--- Your instructions ---
A bare number is required: the count of lines in the material below that hold the word "signals".
*** Source information ***
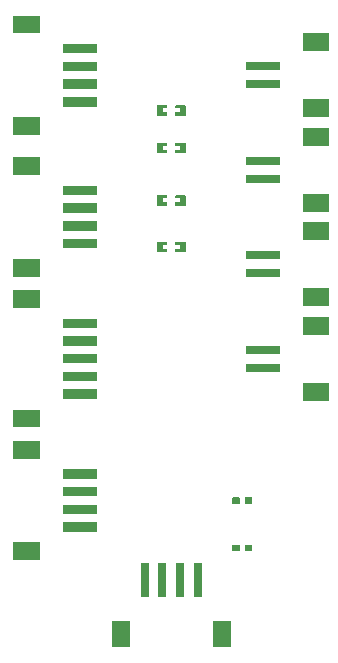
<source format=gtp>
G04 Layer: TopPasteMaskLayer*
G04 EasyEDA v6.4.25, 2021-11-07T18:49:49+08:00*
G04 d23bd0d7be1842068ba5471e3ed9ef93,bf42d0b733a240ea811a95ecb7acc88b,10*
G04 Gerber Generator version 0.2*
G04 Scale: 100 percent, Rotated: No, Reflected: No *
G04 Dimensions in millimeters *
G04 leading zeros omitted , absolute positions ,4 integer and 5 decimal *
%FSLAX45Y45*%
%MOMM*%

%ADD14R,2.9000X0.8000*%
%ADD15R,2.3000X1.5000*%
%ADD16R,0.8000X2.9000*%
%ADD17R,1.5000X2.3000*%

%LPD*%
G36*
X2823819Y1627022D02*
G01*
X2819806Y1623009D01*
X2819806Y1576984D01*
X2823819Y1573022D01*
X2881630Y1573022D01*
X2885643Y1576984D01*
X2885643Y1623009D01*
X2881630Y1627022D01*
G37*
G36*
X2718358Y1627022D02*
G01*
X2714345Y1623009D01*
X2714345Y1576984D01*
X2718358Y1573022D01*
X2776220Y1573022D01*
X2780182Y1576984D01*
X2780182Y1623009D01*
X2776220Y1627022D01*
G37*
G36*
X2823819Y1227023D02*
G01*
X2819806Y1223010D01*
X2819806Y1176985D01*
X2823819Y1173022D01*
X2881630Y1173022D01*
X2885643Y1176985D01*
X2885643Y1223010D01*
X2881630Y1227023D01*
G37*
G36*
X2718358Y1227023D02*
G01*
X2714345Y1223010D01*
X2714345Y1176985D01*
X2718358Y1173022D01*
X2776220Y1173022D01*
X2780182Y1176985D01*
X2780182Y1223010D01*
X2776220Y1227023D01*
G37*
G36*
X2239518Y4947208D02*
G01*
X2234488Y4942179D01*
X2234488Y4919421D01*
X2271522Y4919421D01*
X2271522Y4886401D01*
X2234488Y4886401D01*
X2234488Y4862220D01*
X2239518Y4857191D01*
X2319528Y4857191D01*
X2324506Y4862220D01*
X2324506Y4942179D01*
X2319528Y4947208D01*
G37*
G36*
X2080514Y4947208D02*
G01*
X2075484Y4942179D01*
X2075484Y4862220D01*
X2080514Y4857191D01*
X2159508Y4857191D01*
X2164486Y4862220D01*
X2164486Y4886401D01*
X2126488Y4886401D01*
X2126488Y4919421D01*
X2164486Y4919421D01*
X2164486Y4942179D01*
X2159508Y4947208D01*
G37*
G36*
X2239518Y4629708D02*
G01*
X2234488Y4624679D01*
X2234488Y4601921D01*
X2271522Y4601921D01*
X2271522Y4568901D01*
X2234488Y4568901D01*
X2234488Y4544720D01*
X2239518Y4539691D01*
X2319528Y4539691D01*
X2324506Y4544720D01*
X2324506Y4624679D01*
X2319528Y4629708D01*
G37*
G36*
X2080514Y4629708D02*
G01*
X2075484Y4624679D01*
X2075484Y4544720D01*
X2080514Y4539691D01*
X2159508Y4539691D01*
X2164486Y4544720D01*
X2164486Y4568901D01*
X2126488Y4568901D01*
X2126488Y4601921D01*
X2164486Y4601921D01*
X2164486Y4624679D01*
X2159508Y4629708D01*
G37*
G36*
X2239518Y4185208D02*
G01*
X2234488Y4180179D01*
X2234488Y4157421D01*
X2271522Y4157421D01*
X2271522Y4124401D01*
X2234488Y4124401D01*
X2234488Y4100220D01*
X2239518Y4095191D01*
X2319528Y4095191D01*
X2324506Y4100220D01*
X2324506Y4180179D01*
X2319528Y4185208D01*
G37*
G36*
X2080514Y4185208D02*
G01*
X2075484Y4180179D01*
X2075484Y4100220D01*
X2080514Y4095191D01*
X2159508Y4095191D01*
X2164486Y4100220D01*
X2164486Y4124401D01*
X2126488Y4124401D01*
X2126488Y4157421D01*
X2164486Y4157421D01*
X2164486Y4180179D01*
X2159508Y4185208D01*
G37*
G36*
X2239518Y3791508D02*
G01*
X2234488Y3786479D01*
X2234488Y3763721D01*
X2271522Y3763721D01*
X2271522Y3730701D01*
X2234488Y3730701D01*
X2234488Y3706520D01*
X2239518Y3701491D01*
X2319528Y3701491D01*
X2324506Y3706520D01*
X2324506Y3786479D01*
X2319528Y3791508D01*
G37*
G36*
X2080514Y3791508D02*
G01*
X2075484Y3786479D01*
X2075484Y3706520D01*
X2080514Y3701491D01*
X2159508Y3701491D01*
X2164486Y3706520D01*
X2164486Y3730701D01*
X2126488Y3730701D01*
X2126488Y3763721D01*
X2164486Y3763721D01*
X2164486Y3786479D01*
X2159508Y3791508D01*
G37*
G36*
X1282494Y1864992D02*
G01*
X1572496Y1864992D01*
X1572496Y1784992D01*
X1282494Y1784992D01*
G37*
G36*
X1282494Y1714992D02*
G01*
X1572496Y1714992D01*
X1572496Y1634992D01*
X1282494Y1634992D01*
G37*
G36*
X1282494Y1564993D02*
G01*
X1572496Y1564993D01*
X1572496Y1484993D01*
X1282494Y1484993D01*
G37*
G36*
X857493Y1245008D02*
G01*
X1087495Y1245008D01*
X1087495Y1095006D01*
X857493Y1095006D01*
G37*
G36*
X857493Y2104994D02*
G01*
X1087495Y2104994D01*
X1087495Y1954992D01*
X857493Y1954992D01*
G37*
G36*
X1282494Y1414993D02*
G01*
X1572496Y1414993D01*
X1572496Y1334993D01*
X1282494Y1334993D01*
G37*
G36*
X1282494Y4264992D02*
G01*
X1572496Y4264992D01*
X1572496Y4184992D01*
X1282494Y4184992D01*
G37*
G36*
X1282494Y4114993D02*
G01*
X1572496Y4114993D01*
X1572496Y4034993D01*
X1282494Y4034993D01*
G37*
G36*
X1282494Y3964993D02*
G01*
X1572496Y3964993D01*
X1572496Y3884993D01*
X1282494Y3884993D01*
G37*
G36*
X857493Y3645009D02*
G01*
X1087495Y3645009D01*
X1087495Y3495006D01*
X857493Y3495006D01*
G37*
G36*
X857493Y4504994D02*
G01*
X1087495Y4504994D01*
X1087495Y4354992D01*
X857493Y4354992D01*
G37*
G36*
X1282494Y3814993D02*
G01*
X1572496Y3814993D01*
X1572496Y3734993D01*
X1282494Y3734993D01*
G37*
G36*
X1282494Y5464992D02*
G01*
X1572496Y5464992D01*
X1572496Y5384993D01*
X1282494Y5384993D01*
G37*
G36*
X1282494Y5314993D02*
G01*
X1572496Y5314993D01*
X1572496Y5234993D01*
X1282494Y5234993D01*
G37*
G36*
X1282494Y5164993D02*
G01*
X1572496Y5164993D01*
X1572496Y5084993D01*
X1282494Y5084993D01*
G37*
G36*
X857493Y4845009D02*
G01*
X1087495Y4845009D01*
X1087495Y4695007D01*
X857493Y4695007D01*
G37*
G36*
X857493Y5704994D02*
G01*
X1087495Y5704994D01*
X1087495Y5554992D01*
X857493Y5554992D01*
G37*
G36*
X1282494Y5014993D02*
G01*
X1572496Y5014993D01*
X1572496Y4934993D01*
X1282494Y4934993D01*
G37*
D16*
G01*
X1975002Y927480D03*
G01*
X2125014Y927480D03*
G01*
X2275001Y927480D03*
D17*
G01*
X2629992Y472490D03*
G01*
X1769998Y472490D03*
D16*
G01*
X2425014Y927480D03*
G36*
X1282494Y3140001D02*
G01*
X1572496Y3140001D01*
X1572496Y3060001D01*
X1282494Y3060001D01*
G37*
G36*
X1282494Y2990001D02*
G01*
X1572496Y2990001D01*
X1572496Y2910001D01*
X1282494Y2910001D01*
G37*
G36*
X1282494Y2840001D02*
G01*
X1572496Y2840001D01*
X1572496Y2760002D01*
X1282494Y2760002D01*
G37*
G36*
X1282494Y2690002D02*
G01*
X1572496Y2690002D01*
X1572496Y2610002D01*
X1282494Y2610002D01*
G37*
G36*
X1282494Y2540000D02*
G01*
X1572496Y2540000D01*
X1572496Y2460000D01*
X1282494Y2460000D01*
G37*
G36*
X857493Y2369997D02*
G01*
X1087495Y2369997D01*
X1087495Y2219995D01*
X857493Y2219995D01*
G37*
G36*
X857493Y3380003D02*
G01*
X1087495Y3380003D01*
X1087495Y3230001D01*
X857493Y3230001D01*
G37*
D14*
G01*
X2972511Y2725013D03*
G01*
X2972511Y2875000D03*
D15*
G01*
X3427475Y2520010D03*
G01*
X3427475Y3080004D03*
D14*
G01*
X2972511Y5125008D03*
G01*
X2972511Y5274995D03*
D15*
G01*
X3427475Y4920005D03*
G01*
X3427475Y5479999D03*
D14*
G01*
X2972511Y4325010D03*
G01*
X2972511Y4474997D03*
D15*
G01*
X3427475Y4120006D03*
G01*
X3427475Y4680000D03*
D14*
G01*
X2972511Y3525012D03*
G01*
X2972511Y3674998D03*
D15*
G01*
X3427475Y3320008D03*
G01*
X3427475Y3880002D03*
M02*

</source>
*** End of Source information ***
*** Source information ***
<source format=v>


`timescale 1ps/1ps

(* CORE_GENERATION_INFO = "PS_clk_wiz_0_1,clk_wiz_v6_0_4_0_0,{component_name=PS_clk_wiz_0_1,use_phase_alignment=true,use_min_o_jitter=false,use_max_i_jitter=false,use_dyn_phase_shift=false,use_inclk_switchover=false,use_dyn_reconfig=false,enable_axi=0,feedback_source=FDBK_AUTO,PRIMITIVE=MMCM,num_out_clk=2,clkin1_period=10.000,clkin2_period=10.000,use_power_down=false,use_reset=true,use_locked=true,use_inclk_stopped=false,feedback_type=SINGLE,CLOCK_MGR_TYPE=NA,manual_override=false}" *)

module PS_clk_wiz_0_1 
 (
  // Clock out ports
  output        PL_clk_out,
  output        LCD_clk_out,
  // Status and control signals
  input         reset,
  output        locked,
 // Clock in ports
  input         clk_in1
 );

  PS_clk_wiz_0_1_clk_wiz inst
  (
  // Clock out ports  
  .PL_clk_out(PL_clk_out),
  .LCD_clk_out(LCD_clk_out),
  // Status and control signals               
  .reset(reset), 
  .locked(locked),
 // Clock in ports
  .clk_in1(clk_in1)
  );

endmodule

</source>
*** End of Source information ***
*** Source information ***
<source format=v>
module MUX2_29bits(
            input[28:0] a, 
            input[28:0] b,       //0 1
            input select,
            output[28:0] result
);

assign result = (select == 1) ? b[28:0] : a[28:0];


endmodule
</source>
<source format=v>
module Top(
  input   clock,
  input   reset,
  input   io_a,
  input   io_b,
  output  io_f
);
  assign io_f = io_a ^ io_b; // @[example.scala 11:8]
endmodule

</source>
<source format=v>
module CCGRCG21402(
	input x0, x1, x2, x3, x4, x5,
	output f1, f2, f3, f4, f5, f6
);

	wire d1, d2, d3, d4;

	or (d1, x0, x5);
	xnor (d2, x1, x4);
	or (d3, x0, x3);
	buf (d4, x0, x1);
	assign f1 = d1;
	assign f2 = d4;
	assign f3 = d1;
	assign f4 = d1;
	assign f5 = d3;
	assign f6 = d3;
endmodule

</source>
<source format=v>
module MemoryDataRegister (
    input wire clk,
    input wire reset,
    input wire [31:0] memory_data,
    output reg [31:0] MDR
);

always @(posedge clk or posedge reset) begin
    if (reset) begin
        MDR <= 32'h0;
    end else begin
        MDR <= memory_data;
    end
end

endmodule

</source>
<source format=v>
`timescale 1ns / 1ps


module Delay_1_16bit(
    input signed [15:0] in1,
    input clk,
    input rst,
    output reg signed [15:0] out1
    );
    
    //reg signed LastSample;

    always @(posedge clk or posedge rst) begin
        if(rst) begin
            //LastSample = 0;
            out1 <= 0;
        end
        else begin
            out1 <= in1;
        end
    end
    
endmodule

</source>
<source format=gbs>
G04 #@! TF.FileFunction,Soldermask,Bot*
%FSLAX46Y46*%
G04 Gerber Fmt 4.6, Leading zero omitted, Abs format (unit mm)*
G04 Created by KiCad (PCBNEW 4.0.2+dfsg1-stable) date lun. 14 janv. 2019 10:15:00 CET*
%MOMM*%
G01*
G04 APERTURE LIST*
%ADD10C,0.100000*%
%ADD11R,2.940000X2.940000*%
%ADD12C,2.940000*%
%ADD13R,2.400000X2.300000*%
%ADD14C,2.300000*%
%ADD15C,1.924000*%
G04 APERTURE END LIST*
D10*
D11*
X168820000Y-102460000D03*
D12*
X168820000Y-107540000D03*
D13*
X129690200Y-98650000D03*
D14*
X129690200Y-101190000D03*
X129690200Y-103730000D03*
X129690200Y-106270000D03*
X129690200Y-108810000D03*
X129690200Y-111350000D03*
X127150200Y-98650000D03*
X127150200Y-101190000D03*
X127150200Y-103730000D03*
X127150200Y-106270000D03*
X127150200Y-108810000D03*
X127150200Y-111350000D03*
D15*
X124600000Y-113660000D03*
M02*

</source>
*** End of Source information ***
--- The completed task ---
2